A few weeks back, we had the pleasure of visiting Multiply keyworker CJ Allison and his participants Dan and David as they battled through some budgets, talked financial self-advocacy, and discussed self-employment tips and tricks.
Our delivery partners Better Connect and Coterminous are working together, to help individuals develop their skills in numeracy. They are also working with employers to highlight the benefit of developing numeracy skills within the workplace, outside of needing a formal GCSE qualification in maths.
Beyond the classroom, numeracy has so many practical applications in day-to-day life. You might not use an algebraic formula every day, but you most likely have experience of budgeting and navigating numbers, whether that’s through bills, your weekly shop, helping your kids with the homework, or a tax return.
Dan’s numeracy story
For Dan, Multiply sessions have focused on getting familiar with tracking spend and budgeting across the month. He lives with his elderly grandmother, and last year through the help of Community Grants (a former project of ours) found employment in the NHS as a Catering Operative.
Although Dan admits that he is pretty good with his finances and aware of the implications of overspending- “it’s easy to get into debt- hard to get out’’, he’s keen to plan for his future and acknowledges he might not be able to remain living with his nan indefinitely- something he’s discussed with CJ.
Whilst Dan’s grandmother has previously emphasised the importance of having both longer and shorter-term savings, Multiply has supplied an accessible ‘’structure and focus’’ for looking at his finances and assessing which expenses are non-negotiables, (rent, Netflix & Disney Plus, fish food for his new Axolotl).
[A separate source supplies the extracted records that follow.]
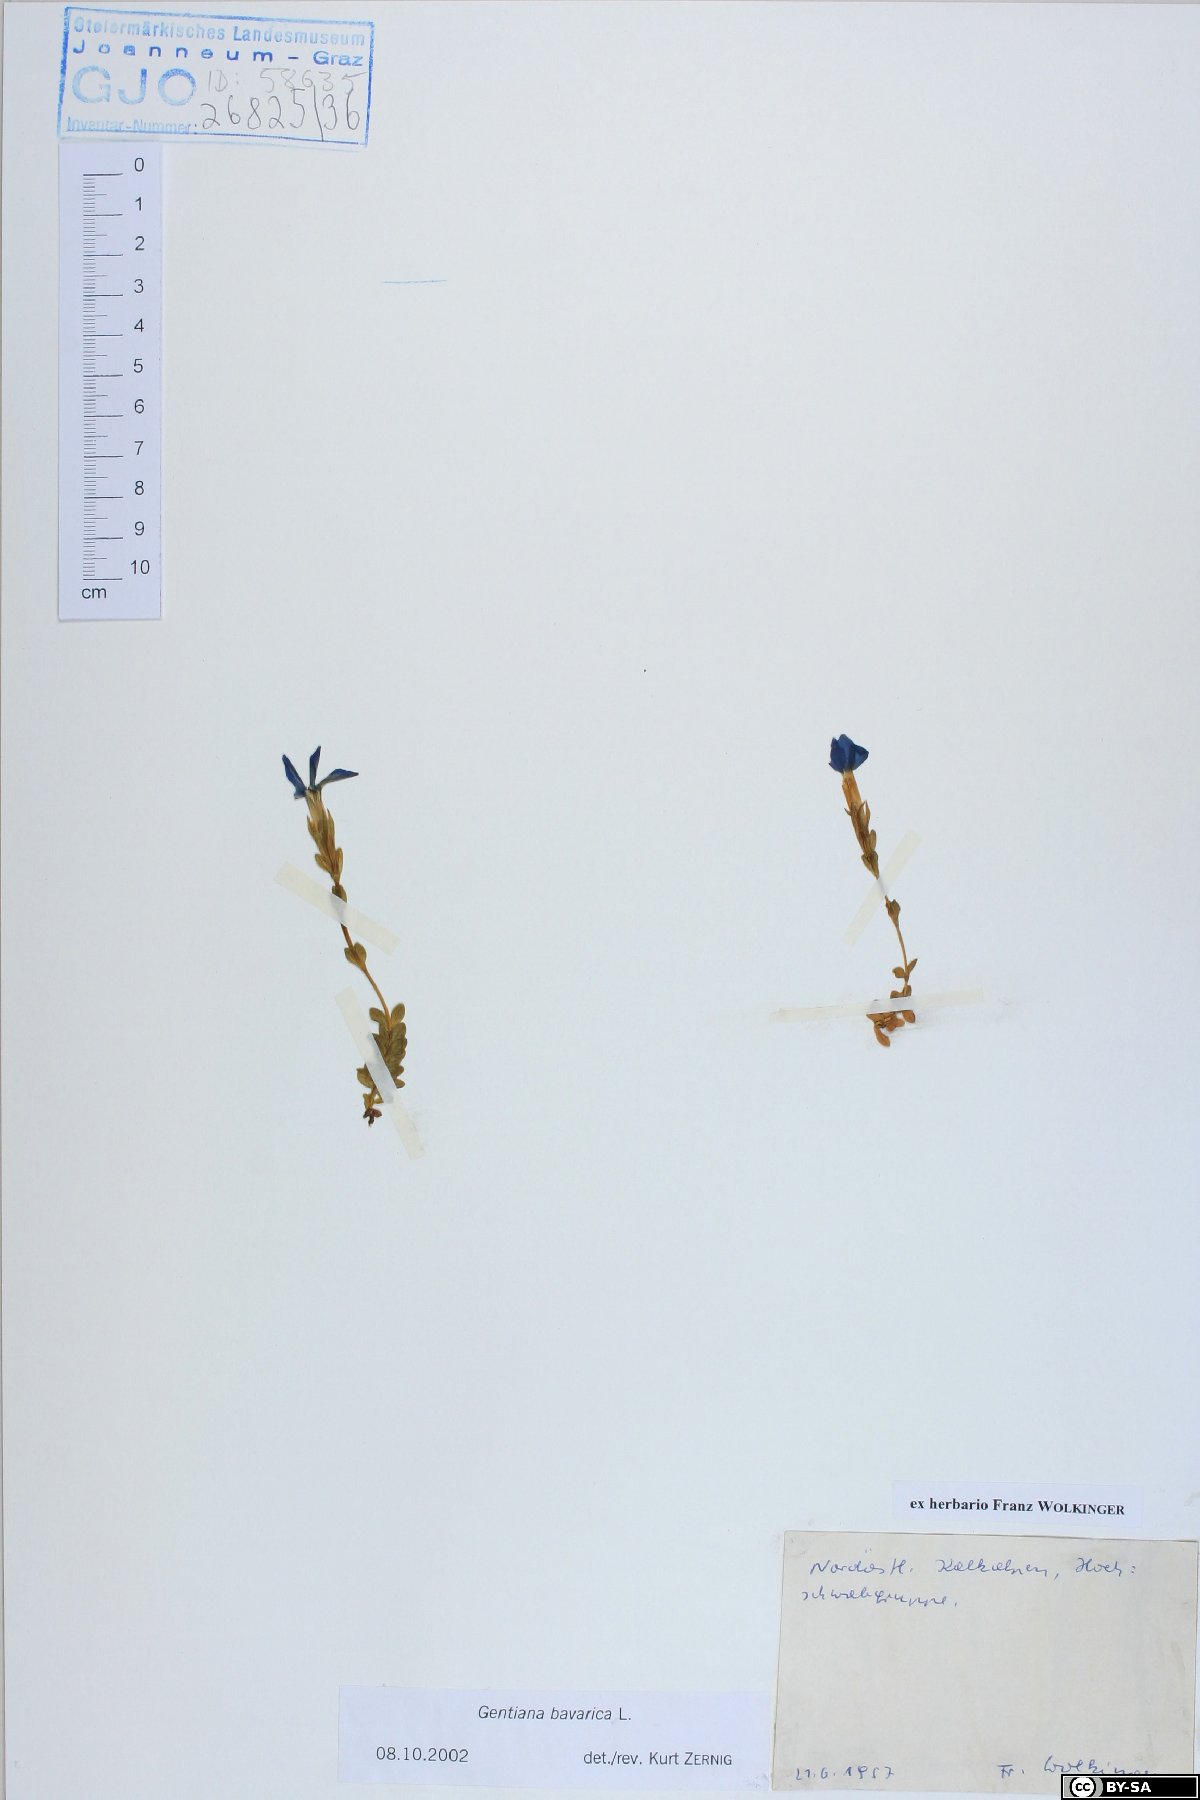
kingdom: Plantae
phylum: Tracheophyta
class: Magnoliopsida
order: Gentianales
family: Gentianaceae
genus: Gentiana
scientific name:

Part of the sessions have included creating spreadsheets for Dan to track and categorise spend, so he is better equipped to see areas of overspend, and able to adjust his budget accordingly.
So far, the focus has been about familiarising Dan with his habits and working alongside his lifestyle to optimise his income. We talked online banking, exercising caution when sharing banking information, and financial boundaries- specifically about how you can show generosity to friends and family in a non-monetary way.
Multiply is equipping Dan with the skills to approach his finances a little differently. He’s generally more conscious of his money, able to do ‘’sums’’ in his head with ease, and the project has reiterated the importance of saving, implementing boundaries, and planning for the future- all invaluable life skills.
David’s Multiply journey
Like Dan, David first received support on Community Grants. Despite formerly finding work as a chauffeur, Mechanic, and even as Landlord to a pub amongst other things, David has struggled to find his place within the (modern) labour market, finding that without formal qualifications (like GCSE Maths) he is considered less employable.
A year since the support ended, we attended David’s sign-up session for Multiply. The two had previously talked at length about how the programme could help in earlier meet ups, and although initially it was hazy how Multiply would fit into David’s life, it was when the two got chatting about self-employment and we asked ‘’what are you like with books?’’ that it became clearer how the project could support. Like Dan, David is not bad with money or numeracy, in fact he actively described having a ‘’positive relationship with Maths at school’’. Instead, part of the issue for David is managing money within a family dynamic and working on asserting healthy personal, and financial boundaries.
Several weeks in David found employment with an elderly lady (driving and doing jobs within the house). For David, the support has been holistic, about weaving numerical relevance into his everyday life. Discussions have centred on insurance, taxes, invoicing, budgeting, realistic savings, but also family life and teething issues within his new role.
Numeracy aside, Multiply sessions are helping David in an unexpected way. Having struggled for years with his mental health, getting involved in the project is simultaneously helping David to ‘’get back into the community and engage’’ but also, importantly, learn to speak the language of self-employment and self-advocacy.